Just about four blocks north of Raymond James Stadium, Sheaffer Marine has quietly been building some of the boating industry’s most respected hybrid sportfishing boats for the past 21 years. Ben Sheaffer and his team were among the first builders to design a boat series that was just as effective in-shore as it was off-shore, which is now a standard option among large sportfishing boat manufacturers.
“Making their own mousetrap,” as Sheaffer phrased it, came naturally after the company had spent the previous three decades repairing other company’s watercraft as “The Boat Doctor,” which first opened in 1967. Sheaffer began working for “The Boat Doctor” when he was a high-schooler in the late 1970s; he acquired the company in 1988 and later renamed it Sheaffer Marine. When it came time to design his own line of boats, Sheaffer took what he learned from years of repairing other manufacturers’ work to create a vessel that will last a lifetime.
“We wanted to make a boat that, when you get rid of it, [you’re doing so because] you want a bigger boat or a smaller boat, or you don’t want a boat anymore.
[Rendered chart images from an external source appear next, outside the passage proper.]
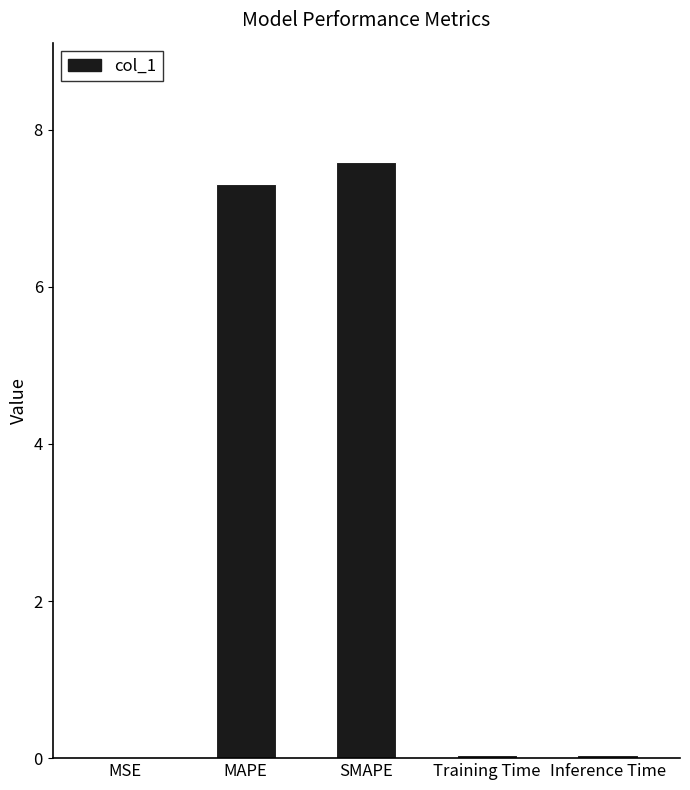

What is the greatest value displayed?

7.6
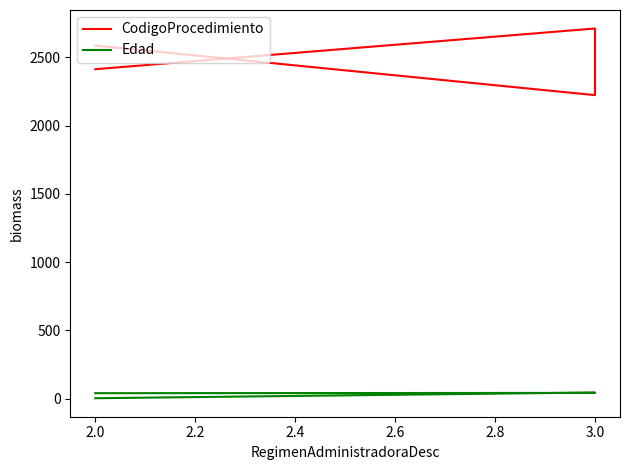

What is the difference between the highest and lowest values at 3.0?

2177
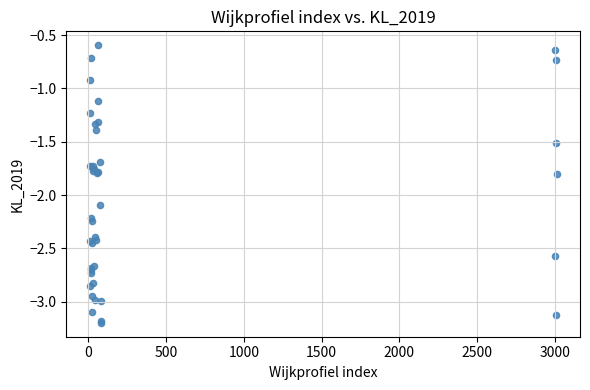

What Y value in the scatter plot is closest to -1?

-0.9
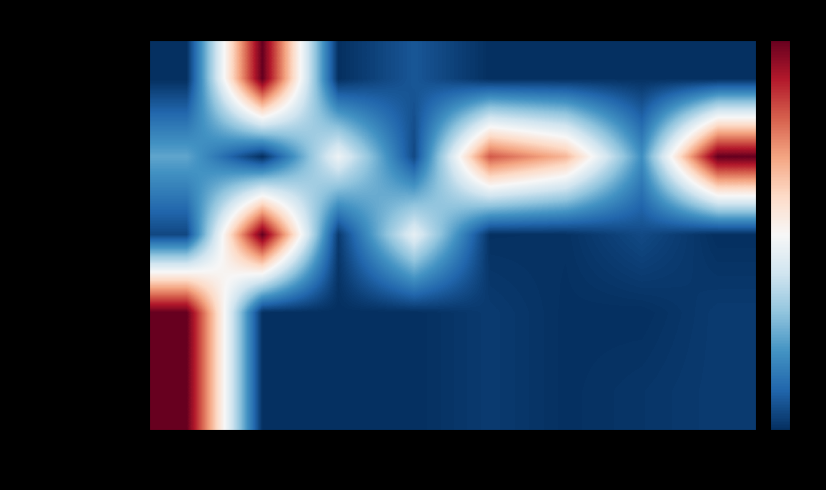

Which series has the largest total across all categories?

Mkt Cap Rank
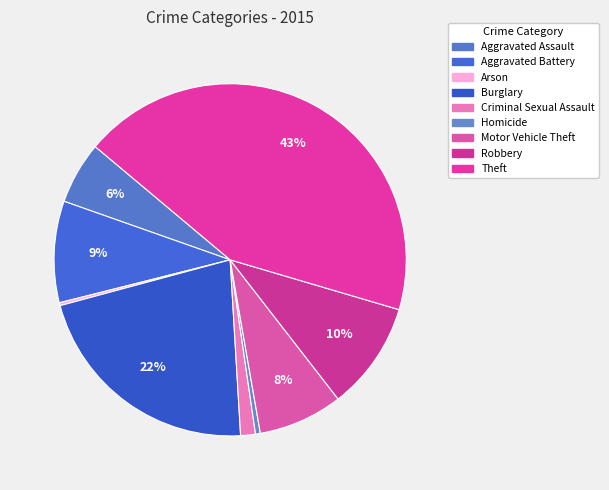

What is the smallest slice in the pie chart?

Arson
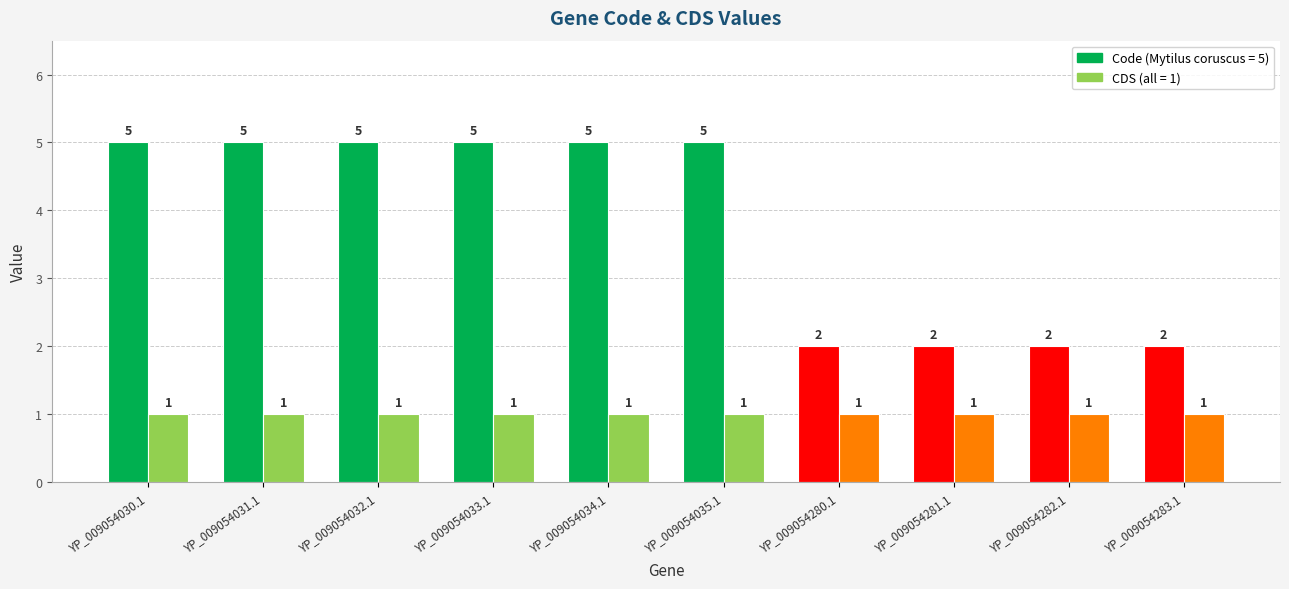

Is it true that Code equals 2 at YP_009054283.1?

True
You’re not getting rid of it because it’s falling apart,” Sheaffer says. “We wanted to incorporate newer technologies, different materials and newer design but with an old craftsmanship touch and some traditional, classical [aspects], rather than making it look like some space-age thing.”
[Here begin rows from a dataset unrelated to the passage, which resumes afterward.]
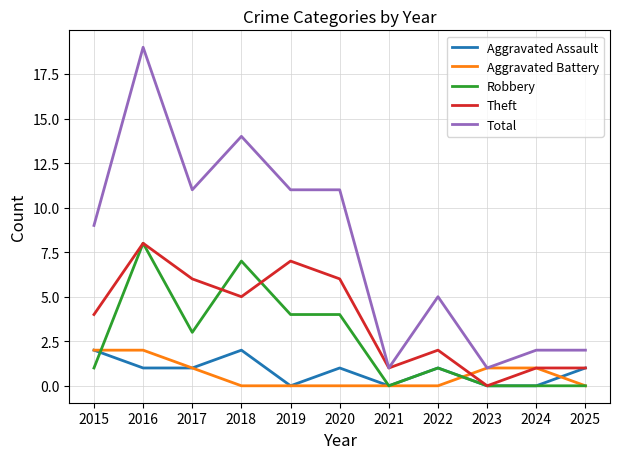

At which category is the sum across all series the highest?

2016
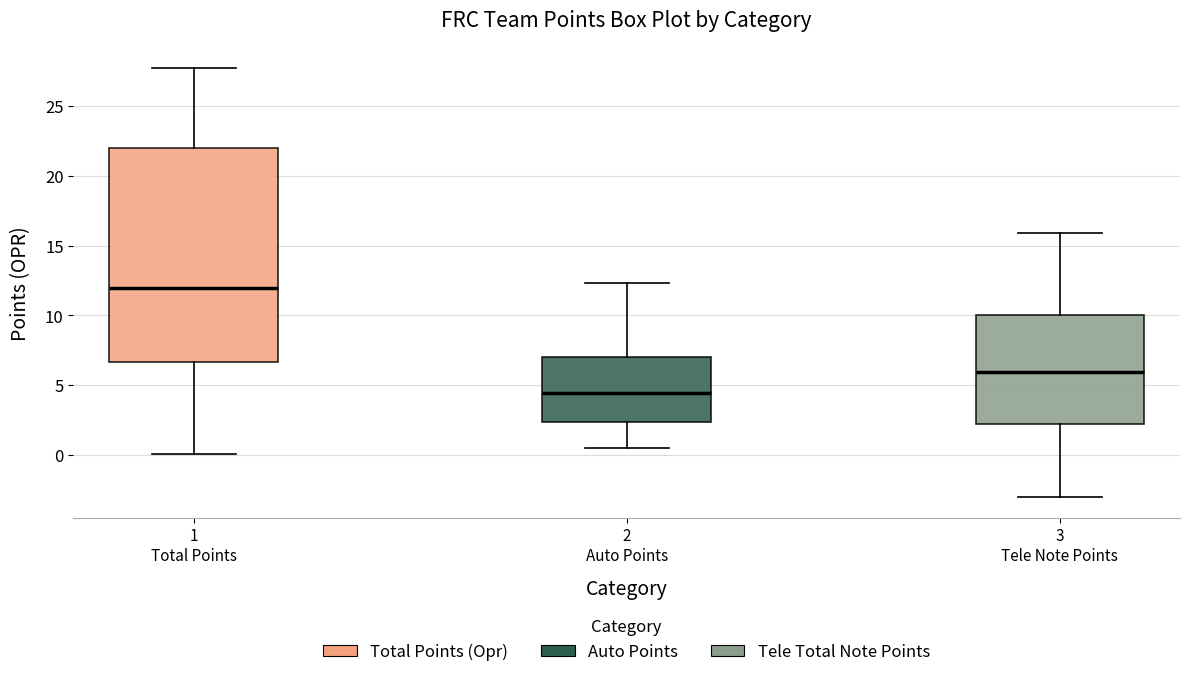

Reading left to right, transcribe this box plot: for each box, give where its median line is, the range the box spans, and where its two whiskers end, as read against the y-axis. The values are not printed on the chart, so give them approximately, as read against the axis.

1 Total Points: median 12.0, box 6.5 to 22.0, whiskers 0.0 to 27.5
2 Auto Points: median 4.5, box 2.5 to 7.0, whiskers 0.5 to 12.5
3 Tele Note Points: median 6.0, box 2.0 to 10.0, whiskers -3.0 to 16.0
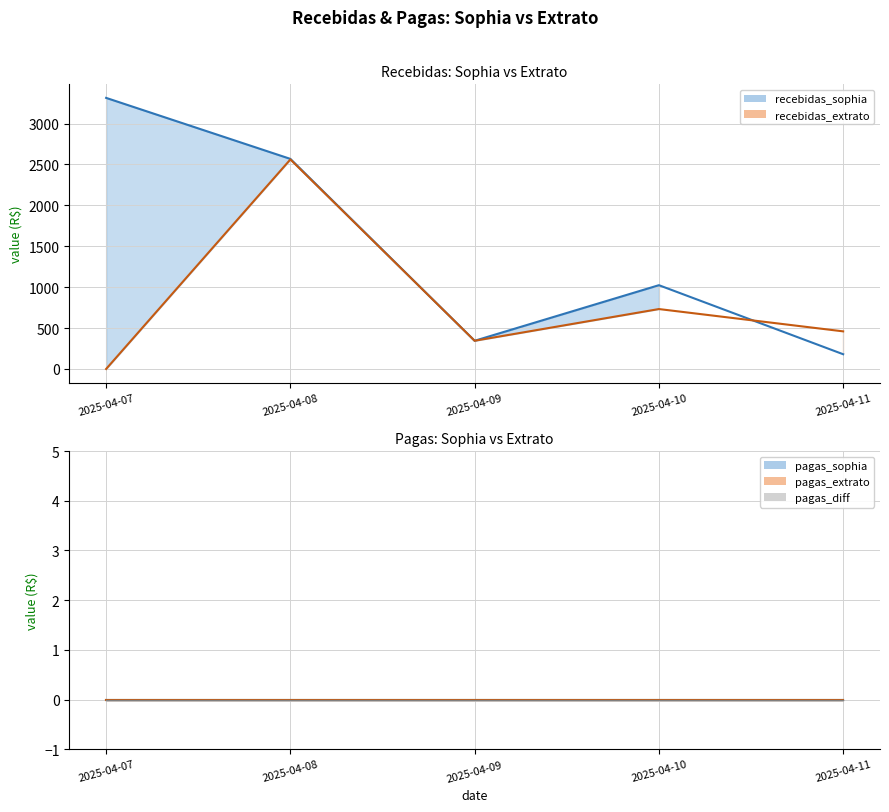

Reading right to left, transcribe all the data shown in this chart.

recebidas_sophia: 2025-04-11=180.1	2025-04-10=1023.9	2025-04-09=344.7	2025-04-08=2567.5	2025-04-07=3313.1
recebidas_extrato: 2025-04-11=459.7	2025-04-10=732.4	2025-04-09=344.7	2025-04-08=2560.8	2025-04-07=0.0
pagas_sophia: 2025-04-11=0.0	2025-04-10=0.0	2025-04-09=0.0	2025-04-08=0.0	2025-04-07=0.0
pagas_extrato: 2025-04-11=0.0	2025-04-10=0.0	2025-04-09=0.0	2025-04-08=0.0	2025-04-07=0.0
pagas_diff: 2025-04-11=0.0	2025-04-10=0.0	2025-04-09=0.0	2025-04-08=0.0	2025-04-07=0.0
Though they still do repair work for big-name builders like Grady White and U.S. Marine, Sheaffer estimates that manufacturing of his company’s S240 and S280 makes up 80% of their business. The company has been building essentially the same boat for two decades. It’s a unique model: A versatile family and fishing boat with features and accommodations for use both in-shore and off-shore.
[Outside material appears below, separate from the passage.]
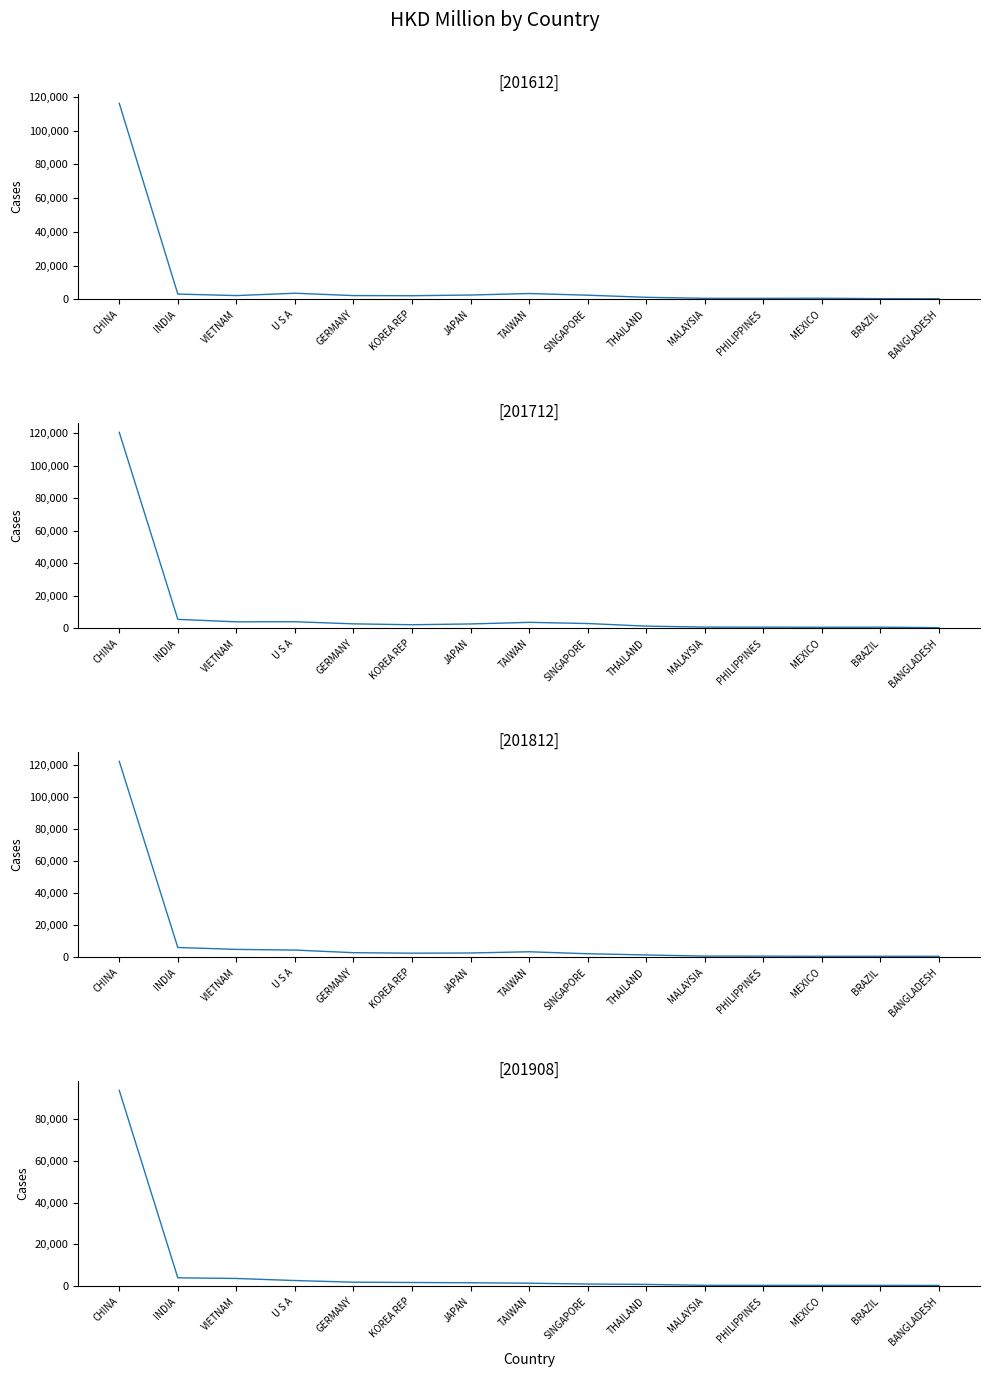

List the labels in order of 201908 value, smallest first.

BANGLADESH, BRAZIL, MEXICO, PHILIPPINES, MALAYSIA, THAILAND, SINGAPORE, TAIWAN, JAPAN, KOREA REP, GERMANY, U S A, VIETNAM, INDIA, CHINA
All the boats that have ever born the Sheaffer name are still floating, in areas ranging from the Texas Gulf Coast to the Chesapeake Bay (including hull No. 2, docked at the Tampa Yacht Club). By focusing on a few main points — like solid design, quality materials, relevant features and functions, simple maintenance and repairs, and top-notch service — Sheaffer says they’ve been able to create a loyal, repeat customer base.
“I don’t try to get a customer. I try to keep a customer,” Sheaffer says. “I’d rather you come back 10 times than get 10 new customers.”
When working on repairs, he sometimes has to push back against other manufacturers who would rather appease their customer with a cheap, quick fix to a broken part than a more expensive, but more permanent, solution.
“Different philosophies, but which one is better for the customer — the cheap one, or the one that never breaks again?” Sheaffer says. “It [might] be more expensive for us to fix it today as the boat manufacturer, but that boat owner never has a problem again, and you made a happy customer out of them. That’s our philosophy. It’s not the cheapest way of doing [repairs], but it’s a sure, stronger, better-for-the-customer way of doing it.”
Beyond just good, old-fashioned, quality work, Sheaffer can point to a couple of keys to the company’s success. For one, their unique location (in the center of Tampa, not on the water) makes it easy for customers and vendors driving or flying in.
“We’ve got the airport. We’ve got the freight company over here. You don’t think of it until you need it or you don’t have it,” Sheaffer says. “We get things pretty timely because of our location.”
But most important, Sheaffer says, is his team. One of his team members began working at The Boat Doctor before Sheaffer himself, and many go back a decade or more. “To be honest with you, if they all got up and said, ‘Ben, go pound sand, we’re out of here,’ it would take me another lifetime to do this,” he says, gesturing to the work around him.
It’s their passion for their craft that makes a Sheaffer Boat, he adds.
“We constantly look for people with passion about the boat,” Sheaffer says. “It’s hard to find, but when we get it, when we have it, it’s awesome.”